A Community Wealth Fund, along the lines promoted by the Community Wealth Fund Alliance, would help to address loss of social infrastructure and improves the lives of people in communities across England, particularly the most left behind.


Research by Frontier Economics found that investment in the social infrastructure of the most ‘left behind’ neighbourhoods can generate significant economic returns. For every £1m invested, there are fiscal returns of £1.2m (at least 50 per cent of which are likely to be cashable) and there are wider economic returns worth a further £2m, including a £0.7m boost in employment, training and skills opportunities for local residents. Looking more specifically at the arts and culture, the Centre for Economics and Business Research has found that for every £1 in turnover which the arts and culture industry generates directly, a further £1.24 in output is generated in the wider economy. Similarly, for every 1 job created by the arts and culture sector, 1.65 jobs are supported in the wider economy.

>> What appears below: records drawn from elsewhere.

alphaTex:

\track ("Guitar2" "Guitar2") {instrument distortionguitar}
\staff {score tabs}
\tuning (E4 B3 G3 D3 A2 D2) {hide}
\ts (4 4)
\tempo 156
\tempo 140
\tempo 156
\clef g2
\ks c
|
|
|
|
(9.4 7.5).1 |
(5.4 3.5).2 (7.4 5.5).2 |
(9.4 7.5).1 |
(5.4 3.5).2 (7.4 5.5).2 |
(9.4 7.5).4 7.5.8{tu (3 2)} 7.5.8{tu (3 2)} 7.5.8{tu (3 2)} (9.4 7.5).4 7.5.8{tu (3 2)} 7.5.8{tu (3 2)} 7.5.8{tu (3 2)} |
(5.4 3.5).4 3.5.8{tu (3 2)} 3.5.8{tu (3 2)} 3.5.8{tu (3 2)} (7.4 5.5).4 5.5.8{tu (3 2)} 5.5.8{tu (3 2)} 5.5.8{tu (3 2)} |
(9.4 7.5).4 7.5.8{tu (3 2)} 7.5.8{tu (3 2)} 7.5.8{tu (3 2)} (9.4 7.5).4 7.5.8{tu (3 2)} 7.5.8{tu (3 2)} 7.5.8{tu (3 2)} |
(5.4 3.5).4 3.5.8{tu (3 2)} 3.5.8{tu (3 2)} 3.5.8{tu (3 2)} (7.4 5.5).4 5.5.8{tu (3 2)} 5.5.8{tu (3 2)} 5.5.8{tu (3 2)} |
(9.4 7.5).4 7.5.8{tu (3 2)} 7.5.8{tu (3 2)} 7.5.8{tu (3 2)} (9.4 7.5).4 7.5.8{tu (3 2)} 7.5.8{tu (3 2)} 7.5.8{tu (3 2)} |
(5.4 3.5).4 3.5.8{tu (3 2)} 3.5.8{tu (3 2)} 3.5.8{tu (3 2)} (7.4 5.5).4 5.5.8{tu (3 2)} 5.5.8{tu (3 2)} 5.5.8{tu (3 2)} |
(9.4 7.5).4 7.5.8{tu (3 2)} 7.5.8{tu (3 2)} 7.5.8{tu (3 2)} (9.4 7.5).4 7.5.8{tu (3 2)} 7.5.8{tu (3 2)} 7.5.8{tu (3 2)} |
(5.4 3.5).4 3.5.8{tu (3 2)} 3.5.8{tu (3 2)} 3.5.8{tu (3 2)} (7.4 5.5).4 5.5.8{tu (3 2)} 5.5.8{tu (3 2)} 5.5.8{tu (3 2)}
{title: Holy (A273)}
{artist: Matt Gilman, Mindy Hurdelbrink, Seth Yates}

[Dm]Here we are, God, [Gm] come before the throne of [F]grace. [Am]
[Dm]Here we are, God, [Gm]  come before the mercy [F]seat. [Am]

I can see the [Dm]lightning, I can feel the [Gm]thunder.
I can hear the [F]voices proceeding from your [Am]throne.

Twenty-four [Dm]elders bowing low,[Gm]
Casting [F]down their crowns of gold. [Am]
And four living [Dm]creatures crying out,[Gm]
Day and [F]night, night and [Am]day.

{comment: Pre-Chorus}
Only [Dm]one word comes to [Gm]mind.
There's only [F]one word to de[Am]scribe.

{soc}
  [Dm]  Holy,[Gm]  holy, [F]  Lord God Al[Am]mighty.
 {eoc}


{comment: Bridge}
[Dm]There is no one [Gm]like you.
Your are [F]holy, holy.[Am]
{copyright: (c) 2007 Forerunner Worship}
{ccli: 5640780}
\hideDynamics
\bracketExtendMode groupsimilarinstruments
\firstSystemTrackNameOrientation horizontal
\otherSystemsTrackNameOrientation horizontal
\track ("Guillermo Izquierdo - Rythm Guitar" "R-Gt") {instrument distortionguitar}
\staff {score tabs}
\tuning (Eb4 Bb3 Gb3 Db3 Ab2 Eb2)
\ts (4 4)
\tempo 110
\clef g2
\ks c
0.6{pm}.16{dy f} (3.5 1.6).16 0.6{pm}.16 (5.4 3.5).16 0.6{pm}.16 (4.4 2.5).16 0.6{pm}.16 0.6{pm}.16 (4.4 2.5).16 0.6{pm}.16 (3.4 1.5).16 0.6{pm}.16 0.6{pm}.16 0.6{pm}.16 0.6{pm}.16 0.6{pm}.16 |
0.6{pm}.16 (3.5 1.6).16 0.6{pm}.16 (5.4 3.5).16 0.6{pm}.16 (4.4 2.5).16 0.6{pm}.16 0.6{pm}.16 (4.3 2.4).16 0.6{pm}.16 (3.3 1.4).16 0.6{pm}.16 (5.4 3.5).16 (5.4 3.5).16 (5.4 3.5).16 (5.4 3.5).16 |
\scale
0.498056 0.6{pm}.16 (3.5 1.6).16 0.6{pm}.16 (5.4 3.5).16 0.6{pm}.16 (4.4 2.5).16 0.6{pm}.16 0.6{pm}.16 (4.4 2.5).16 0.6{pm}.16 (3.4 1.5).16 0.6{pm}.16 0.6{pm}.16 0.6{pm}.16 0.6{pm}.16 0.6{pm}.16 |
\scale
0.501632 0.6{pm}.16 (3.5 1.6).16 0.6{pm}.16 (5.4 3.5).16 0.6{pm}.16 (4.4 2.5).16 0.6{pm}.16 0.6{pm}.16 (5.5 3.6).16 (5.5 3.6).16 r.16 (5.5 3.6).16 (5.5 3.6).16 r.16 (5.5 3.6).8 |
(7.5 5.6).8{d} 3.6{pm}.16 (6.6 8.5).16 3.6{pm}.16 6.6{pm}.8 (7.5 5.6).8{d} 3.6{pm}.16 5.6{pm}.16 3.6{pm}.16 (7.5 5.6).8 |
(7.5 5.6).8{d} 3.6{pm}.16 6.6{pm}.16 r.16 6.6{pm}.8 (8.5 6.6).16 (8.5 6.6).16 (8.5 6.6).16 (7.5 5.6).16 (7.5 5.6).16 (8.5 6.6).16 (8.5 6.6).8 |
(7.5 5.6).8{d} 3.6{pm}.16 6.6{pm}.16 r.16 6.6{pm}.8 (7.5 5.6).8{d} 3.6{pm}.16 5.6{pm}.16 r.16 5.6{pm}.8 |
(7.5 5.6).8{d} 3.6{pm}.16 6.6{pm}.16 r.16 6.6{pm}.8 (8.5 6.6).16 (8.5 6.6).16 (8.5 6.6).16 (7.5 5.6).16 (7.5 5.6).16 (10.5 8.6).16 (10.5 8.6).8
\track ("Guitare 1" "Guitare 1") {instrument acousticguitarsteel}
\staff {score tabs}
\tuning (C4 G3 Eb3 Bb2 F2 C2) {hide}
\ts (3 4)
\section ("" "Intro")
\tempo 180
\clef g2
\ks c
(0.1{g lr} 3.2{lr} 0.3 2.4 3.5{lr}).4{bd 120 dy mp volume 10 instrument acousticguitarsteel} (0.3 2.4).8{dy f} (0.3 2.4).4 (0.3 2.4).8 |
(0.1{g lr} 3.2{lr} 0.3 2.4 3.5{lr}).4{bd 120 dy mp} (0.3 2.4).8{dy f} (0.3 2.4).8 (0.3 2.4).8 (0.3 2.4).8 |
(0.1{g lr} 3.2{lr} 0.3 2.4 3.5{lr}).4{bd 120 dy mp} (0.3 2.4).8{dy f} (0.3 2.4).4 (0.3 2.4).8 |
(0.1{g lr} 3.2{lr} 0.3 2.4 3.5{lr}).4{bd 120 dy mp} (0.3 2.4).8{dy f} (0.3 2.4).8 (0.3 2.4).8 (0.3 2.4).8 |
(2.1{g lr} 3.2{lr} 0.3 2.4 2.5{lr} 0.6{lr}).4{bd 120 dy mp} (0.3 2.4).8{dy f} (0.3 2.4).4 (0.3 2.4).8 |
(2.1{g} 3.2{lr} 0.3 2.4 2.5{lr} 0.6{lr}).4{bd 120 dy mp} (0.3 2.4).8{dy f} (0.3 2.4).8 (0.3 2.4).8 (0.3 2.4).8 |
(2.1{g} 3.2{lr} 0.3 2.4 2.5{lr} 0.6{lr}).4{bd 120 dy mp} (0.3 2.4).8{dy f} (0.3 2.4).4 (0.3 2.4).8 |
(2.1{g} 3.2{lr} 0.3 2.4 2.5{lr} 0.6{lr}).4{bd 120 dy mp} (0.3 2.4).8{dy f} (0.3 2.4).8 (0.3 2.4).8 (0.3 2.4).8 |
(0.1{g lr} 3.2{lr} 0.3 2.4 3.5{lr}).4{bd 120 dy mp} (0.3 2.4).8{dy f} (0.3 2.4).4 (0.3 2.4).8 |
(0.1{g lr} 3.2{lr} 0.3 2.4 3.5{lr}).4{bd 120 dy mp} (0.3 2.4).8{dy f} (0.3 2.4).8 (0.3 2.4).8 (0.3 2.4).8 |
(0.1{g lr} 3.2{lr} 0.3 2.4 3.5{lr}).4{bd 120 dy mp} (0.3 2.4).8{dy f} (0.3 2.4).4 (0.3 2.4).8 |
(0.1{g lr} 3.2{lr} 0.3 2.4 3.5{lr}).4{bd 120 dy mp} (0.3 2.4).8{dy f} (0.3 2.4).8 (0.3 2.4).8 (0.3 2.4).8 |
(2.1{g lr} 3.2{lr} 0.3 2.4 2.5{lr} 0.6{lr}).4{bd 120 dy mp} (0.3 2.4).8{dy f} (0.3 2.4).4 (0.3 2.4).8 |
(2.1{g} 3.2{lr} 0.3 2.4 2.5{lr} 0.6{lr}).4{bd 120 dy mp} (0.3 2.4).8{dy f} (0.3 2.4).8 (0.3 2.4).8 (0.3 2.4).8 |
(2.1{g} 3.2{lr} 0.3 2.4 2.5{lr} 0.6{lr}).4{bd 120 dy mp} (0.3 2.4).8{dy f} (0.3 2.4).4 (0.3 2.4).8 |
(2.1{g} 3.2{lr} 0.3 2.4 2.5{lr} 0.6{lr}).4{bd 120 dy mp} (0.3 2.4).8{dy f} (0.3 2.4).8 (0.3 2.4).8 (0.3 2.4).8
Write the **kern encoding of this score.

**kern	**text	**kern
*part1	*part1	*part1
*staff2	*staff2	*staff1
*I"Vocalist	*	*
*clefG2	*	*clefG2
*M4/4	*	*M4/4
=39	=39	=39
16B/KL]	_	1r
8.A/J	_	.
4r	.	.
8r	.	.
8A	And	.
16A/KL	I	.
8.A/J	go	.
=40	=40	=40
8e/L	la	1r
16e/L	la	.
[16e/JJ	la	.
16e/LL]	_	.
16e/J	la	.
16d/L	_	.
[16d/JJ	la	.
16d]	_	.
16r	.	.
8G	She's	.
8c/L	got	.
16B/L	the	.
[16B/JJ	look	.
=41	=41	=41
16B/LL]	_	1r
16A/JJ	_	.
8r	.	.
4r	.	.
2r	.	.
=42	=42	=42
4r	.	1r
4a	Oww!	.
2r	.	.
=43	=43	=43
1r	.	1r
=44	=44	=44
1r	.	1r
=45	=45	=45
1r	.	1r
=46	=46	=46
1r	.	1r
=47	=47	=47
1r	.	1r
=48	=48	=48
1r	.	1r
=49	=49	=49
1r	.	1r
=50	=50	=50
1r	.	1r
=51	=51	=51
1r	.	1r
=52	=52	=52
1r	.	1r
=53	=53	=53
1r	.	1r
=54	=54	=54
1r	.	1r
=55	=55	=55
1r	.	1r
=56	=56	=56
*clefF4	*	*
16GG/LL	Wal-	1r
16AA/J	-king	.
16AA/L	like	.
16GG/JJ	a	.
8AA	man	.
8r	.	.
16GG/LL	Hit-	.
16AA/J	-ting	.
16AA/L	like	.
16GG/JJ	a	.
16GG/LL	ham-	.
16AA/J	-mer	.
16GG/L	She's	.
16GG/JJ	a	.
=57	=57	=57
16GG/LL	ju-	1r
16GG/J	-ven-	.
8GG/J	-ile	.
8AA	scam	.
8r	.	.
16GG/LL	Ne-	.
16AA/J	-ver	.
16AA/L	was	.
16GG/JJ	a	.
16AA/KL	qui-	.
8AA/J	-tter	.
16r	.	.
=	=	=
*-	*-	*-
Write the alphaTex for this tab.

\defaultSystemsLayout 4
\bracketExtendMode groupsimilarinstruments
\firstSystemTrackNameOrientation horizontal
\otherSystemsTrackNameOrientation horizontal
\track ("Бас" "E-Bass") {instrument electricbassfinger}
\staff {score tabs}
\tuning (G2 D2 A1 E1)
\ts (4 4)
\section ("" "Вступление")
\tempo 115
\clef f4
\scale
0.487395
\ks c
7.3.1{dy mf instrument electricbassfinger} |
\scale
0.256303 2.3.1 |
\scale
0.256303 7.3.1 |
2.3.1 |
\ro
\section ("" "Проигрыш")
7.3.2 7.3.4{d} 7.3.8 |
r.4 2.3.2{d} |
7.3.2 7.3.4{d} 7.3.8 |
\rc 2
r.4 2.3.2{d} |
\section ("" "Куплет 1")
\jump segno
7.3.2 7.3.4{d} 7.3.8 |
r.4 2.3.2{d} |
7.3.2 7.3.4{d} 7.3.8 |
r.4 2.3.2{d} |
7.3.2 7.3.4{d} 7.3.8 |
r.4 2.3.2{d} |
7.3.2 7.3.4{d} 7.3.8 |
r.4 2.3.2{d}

We know that social infrastructure is also a big employer, but it is particularly important for young people and those marginalised in the labour market. Approximately 700,000 young people in the UK are employed in occupations linked to social infrastructure according to the Bennett Institute. Over 60,000 disabled people work in pubs, shops, bars and clubs.


Social enterprises and community businesses are one of the fastest growing forms of organisation in the country. These are entities which trade for a social purpose and reinvest their profits back into delivering that purpose. In response to the loss of funding or the need to save social infrastructure, many places have created social enterprises and community businesses to generate new forms of income.


At the heart of these new models is finding ways to make them sustainable through blending a range of different activities together to create sustainable income or through expanding the reach of existing businesses to do more for the community.

The good news is that these models can be sustainable. Research from Power to Change has found that three-quarters of assets in community ownership were in 'very good' or 'good' financial health and almost half experienced improvements in their financial health over the previous three years. The most recent State of Social Enterprise report from Social Enterprise UK found that despite COVID 74% of social enterprises made a profit or broke even and 44% grew their turnover. Many of these social enterprises operate the social infrastructure that communities depend upon.

A Community Wealth Fund – an independent fund designed to put power and money in the hands of local communities – would support these organisations and create significant added value.


We support efforts to provide patient funding over 10-15 years so that communities have time to develop sustainable solutions to preserve local social infrastructure.

The Big Local programme – based on the same principles as the Community Wealth Fund proposal has already had success in improving deprived neighbourhoods and the quality of life of residents.


Evaluation and research of the Big Local programme has found that long term investment in populations would drive improvements in health, educational attainment and increased participation in higher education.